Énoncés des tâches:
1. Les affirmations suivantes concordent-elles avec l'extrait ? Répondez par oui ou par non et citez mot pour mot les mots décisifs.
(a) Le tarif de l'ARENH a changé au cours des trois dernières années.
(b) L'orateur admet qu'on vende de l'électricité à un prix sans rapport avec les coûts pendant des périodes transitoires.
(c) L'opérateur historique est déjà appelé à subventionner les énergies renouvelables.
2. Répondez à chaque question d'après l'extrait :
(a) Qui a demandé à l'orateur son sentiment sur l'ARENH ?
(b) Avec quoi les prix pratiqués doivent-ils avoir un rapport ?
(c) Jusqu'à quand l'opérateur historique doit-il subventionner les énergies renouvelables ?

Extrait cité:
M. Baupin m’a demandé mon sentiment sur l’ARENH. En tant que citoyen et en tant qu’ancien président d’EDF, je ne souscris pas, et je pèse mes mots, à l’idée que ce soit un devoir, en conscience, de permettre à nos concurrents d’accéder à un prix de l’électricité qu’on leur devrait au titre d’une certaine idée de l’intérêt général alors qu’à ma connaissance ce tarif n’a pas évolué depuis trois ans et qu’il ne correspond plus aux coûts. Que, dans un souci d’ouverture du marché, à supposer qu’il soit autant porteur d’avantages que l’on dit, on fixe un tarif, les prix pratiqués doivent avoir un rapport avec la structure des coûts complets d’EDF. On demande déjà à l’opérateur historique de subventionner ses concurrentes, les énergies renouvelables, tant qu’elles n’ont pas atteint un état de maturité industrielle qui leur permette de vivre. Sauf à pratiquer une auto-flagellation permanente qui est rarement le mobile d’une politique industrielle, je ne vois pas l’intérêt que notre pays peut avoir à vendre de l’électricité, ou à permettre à des électriciens de s’approvisionner, à un prix qui n’a aucun rapport avec les coûts. On peut le faire pendant des périodes transitoires, pas de manière durable.

Enregistrements:
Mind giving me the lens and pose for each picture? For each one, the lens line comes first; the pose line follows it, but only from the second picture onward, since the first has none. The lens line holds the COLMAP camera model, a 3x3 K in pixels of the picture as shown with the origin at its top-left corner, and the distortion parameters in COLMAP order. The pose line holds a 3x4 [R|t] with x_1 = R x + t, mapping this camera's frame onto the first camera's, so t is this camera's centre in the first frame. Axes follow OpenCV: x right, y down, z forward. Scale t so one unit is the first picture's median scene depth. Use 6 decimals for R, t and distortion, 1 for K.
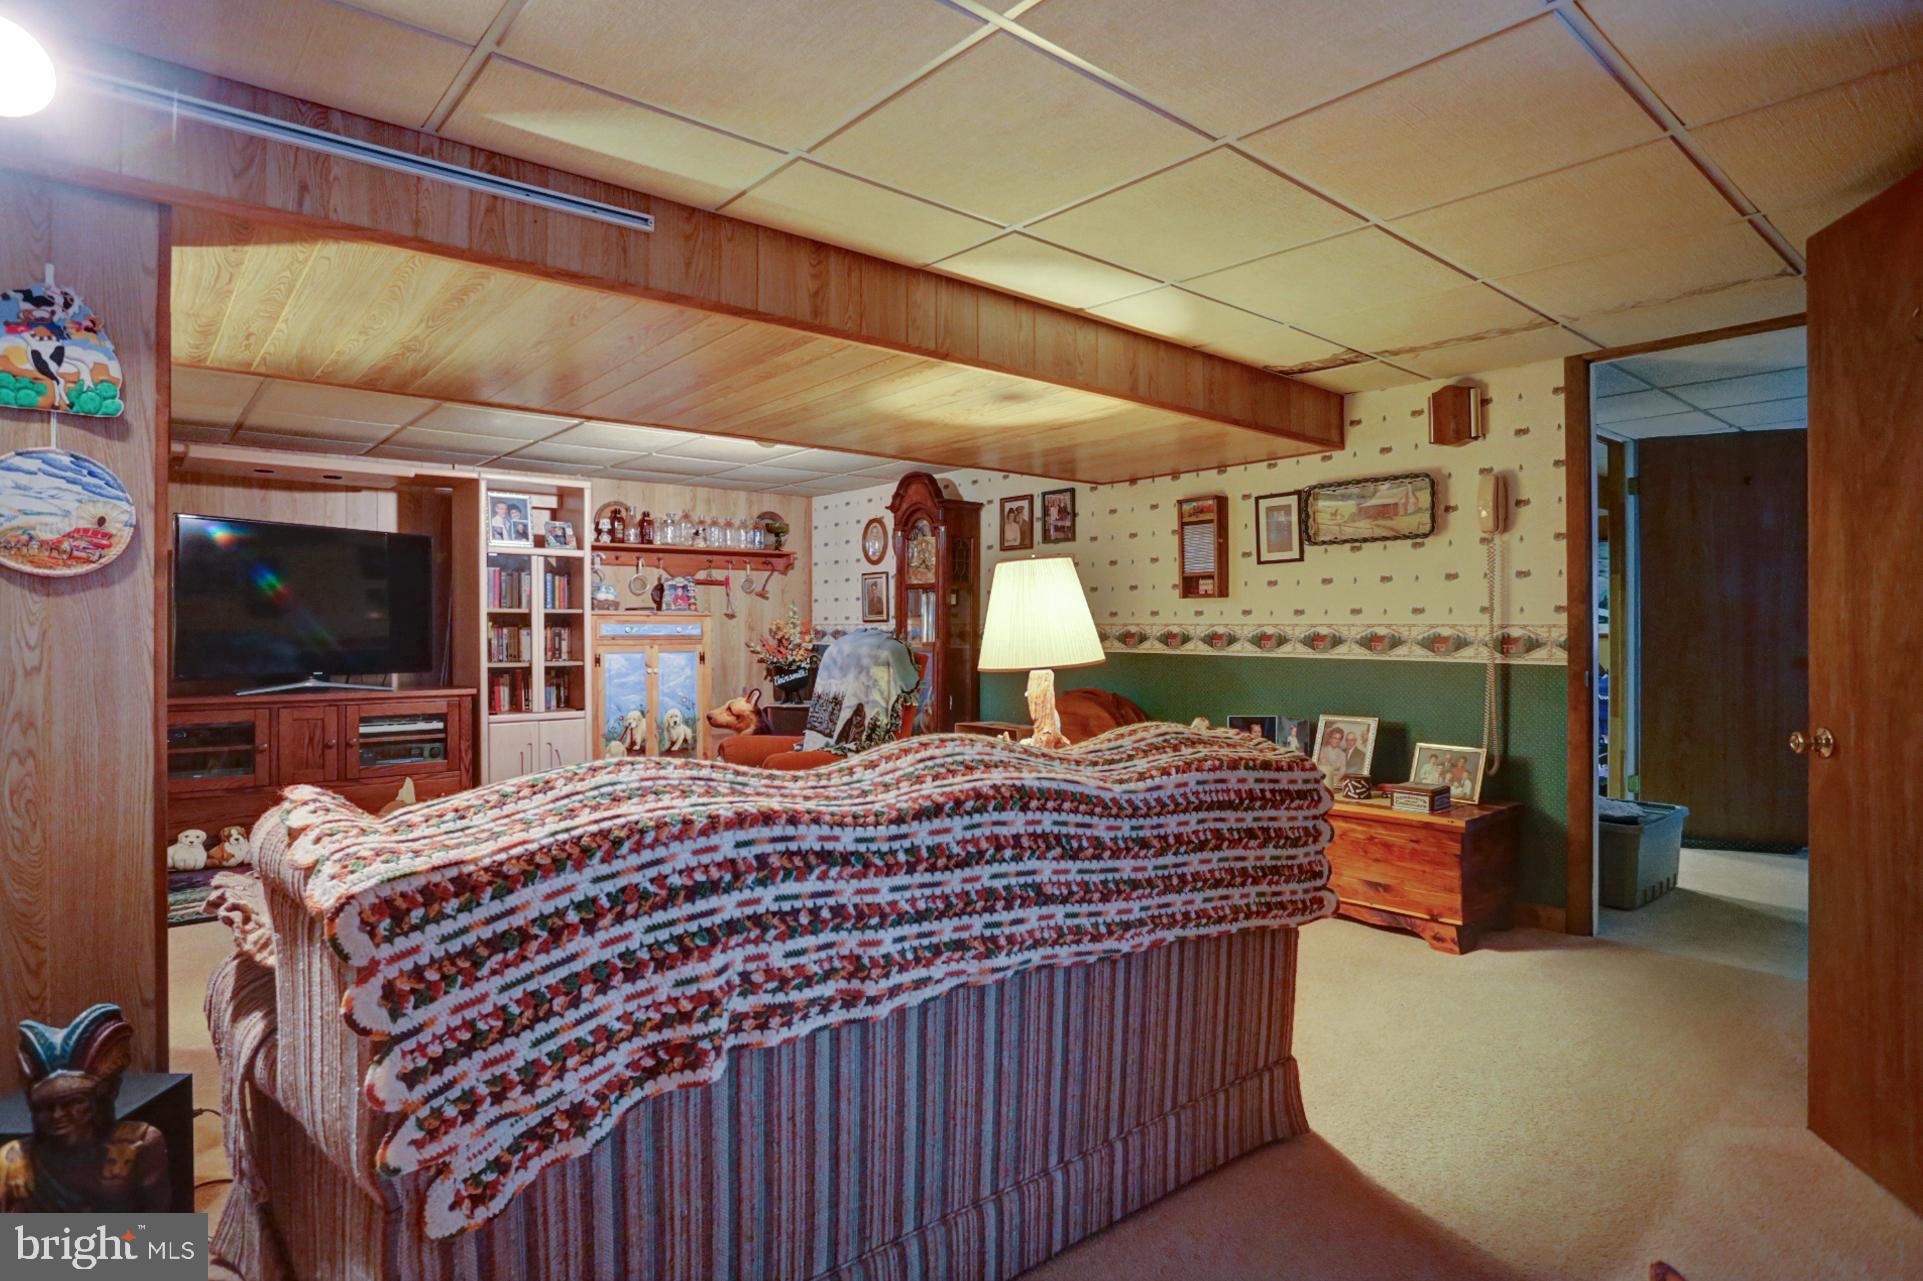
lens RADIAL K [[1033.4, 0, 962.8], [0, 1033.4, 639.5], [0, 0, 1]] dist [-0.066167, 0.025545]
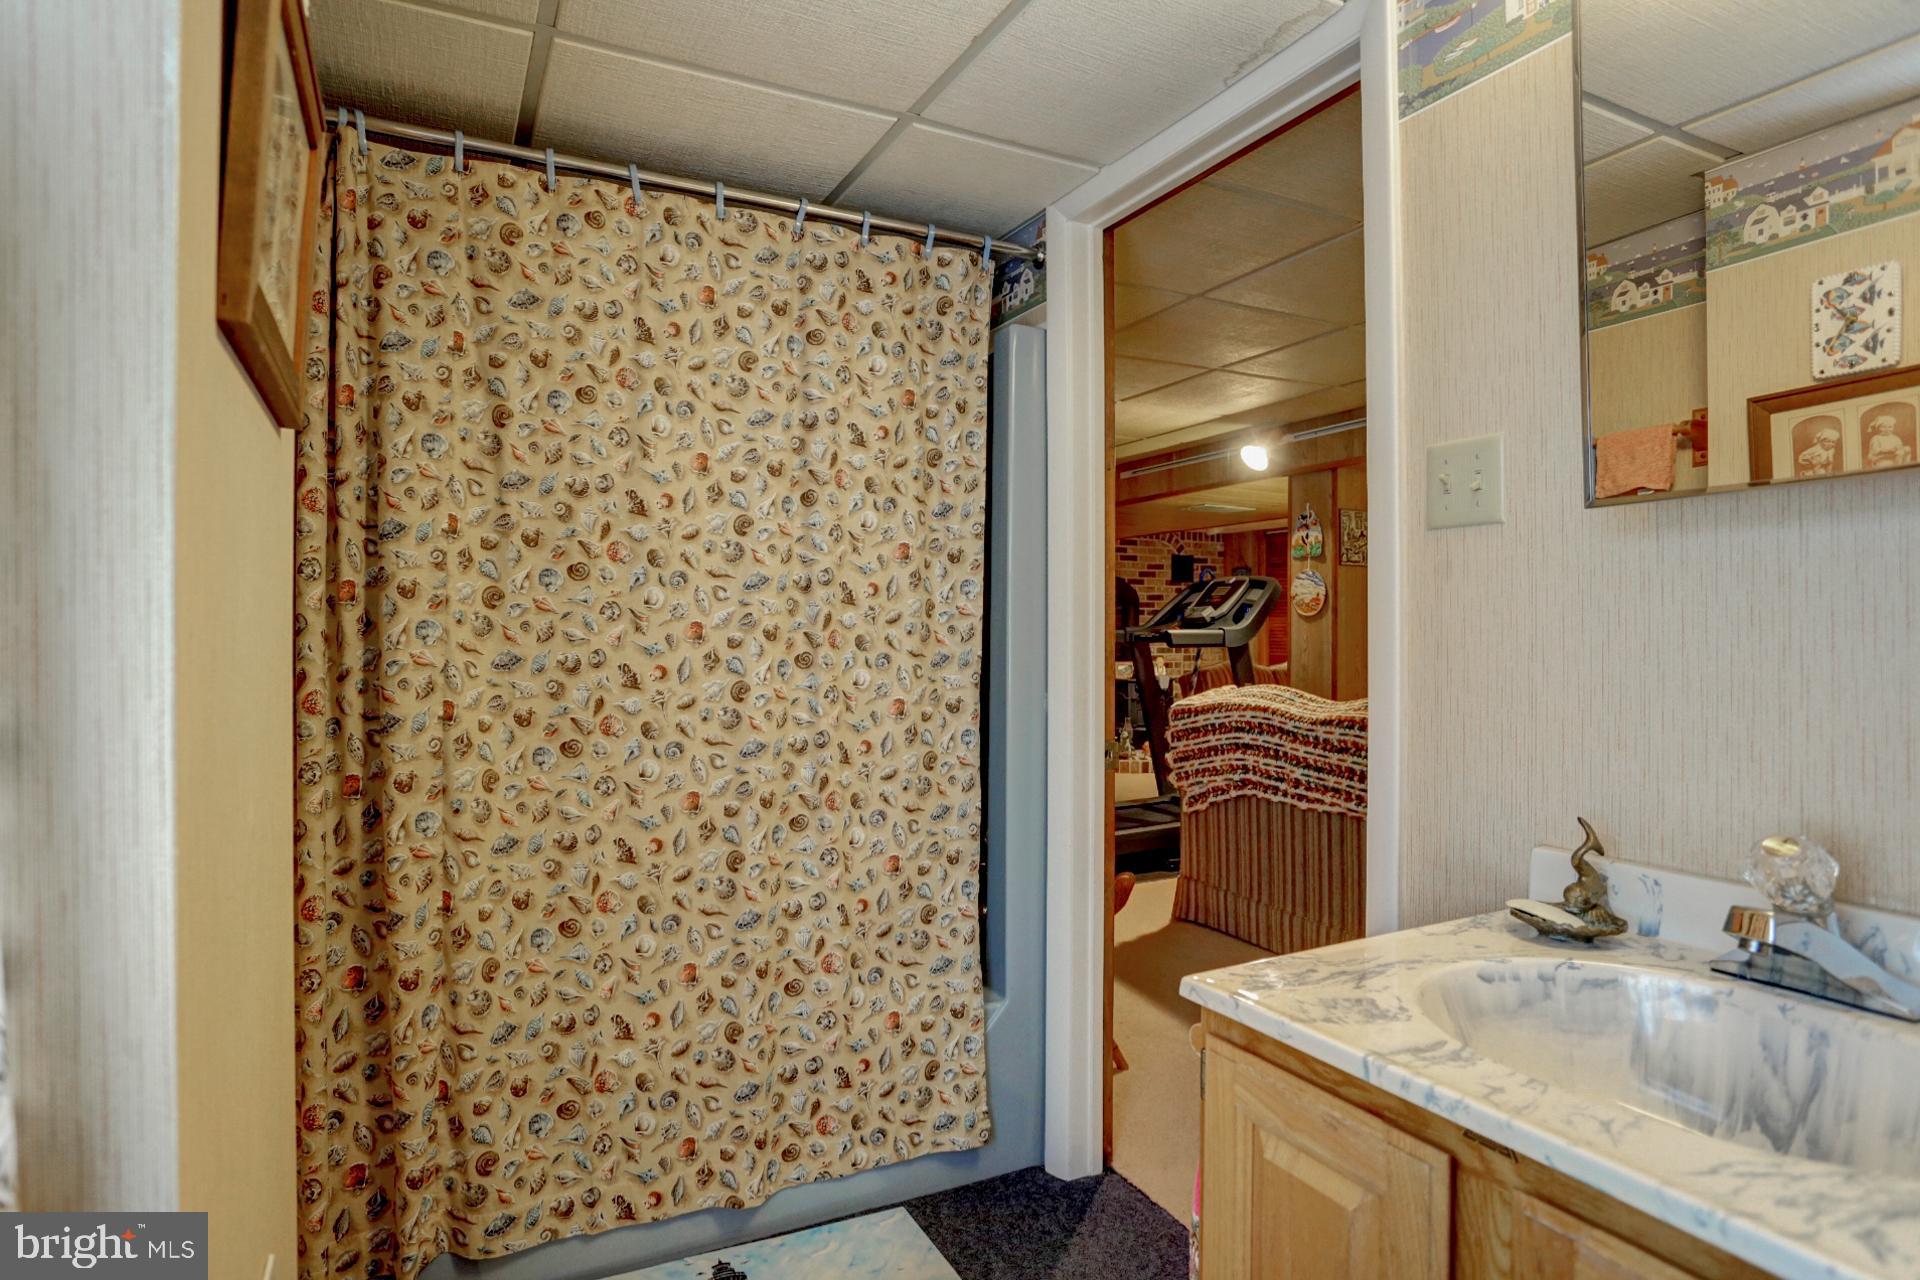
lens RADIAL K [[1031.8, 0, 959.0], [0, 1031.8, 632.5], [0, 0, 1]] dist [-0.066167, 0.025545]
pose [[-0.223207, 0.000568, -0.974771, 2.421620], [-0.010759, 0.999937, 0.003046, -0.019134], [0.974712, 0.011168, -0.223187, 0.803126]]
* * *
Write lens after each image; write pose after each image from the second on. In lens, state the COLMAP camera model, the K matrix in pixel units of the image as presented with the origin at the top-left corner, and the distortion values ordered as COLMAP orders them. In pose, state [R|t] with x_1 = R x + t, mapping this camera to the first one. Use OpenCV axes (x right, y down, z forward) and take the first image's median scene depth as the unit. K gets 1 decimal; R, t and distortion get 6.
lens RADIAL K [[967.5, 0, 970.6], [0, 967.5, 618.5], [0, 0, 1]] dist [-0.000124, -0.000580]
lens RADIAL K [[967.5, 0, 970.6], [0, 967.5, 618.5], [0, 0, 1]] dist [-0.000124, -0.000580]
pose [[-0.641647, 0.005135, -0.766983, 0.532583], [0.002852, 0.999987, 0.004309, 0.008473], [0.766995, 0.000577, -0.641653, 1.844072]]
* * *
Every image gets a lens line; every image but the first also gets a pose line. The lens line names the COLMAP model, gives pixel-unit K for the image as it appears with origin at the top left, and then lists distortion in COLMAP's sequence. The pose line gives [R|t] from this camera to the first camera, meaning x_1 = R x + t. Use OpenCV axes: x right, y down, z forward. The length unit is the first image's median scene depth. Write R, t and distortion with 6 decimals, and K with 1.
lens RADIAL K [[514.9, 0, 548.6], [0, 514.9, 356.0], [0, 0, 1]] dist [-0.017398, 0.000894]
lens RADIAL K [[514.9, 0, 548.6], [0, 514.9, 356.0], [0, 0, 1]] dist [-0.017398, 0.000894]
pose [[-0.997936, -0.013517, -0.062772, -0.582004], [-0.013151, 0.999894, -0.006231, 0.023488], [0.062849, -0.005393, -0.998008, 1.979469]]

Réponses par tâche:
1.
(a) Non : « ce tarif n’a pas évolué depuis trois ans »
(b) Oui : « On peut le faire pendant des périodes transitoires, pas de manière durable. »
(c) Oui : « On demande déjà à l’opérateur historique de subventionner ses concurrentes, les énergies renouvelables »

2.
(a) M. Baupin.
(b) Avec la structure des coûts complets d'EDF.
(c) Tant qu'elles n'ont pas atteint un état de maturité industrielle qui leur permette de vivre.